__WHAT YOU SHOULD DO__. In the entries below, some lines contain "pembelajaran"; work out how many and answer with the figure only.

SUPPLIED DATA Start Marker

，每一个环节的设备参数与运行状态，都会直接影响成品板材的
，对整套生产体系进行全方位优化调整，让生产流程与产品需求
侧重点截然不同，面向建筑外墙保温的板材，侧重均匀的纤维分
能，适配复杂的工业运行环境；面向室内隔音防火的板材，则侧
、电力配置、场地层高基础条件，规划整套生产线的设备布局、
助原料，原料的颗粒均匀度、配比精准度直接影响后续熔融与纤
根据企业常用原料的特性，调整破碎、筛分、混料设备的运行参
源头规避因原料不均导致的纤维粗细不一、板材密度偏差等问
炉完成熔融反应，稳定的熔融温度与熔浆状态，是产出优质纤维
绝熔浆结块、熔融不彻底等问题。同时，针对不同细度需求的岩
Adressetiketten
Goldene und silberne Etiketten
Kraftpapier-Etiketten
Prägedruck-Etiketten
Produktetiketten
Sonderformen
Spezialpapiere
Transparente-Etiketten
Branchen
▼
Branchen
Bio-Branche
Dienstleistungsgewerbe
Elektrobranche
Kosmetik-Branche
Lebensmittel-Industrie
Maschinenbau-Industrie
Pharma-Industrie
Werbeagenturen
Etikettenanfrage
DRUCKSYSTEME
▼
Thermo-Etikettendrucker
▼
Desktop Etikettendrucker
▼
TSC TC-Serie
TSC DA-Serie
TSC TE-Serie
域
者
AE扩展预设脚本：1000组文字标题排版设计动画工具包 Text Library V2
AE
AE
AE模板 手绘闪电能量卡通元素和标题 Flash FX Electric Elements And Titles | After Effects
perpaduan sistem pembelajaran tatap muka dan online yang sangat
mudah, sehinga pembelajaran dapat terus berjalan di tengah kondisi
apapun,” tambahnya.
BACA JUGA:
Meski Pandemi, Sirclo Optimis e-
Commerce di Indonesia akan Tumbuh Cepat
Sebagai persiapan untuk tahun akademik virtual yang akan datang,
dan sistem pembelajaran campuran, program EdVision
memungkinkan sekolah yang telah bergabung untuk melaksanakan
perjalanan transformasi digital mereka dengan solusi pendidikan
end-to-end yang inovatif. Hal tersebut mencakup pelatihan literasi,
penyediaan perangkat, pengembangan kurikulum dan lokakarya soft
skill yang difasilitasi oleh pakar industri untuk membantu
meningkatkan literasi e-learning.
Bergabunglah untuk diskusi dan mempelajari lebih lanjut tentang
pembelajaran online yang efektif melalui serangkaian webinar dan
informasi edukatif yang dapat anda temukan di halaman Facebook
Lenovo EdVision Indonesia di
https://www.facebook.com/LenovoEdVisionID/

SUPPLIED DATA End Marker

__WRITTEN SOLUTION__. 4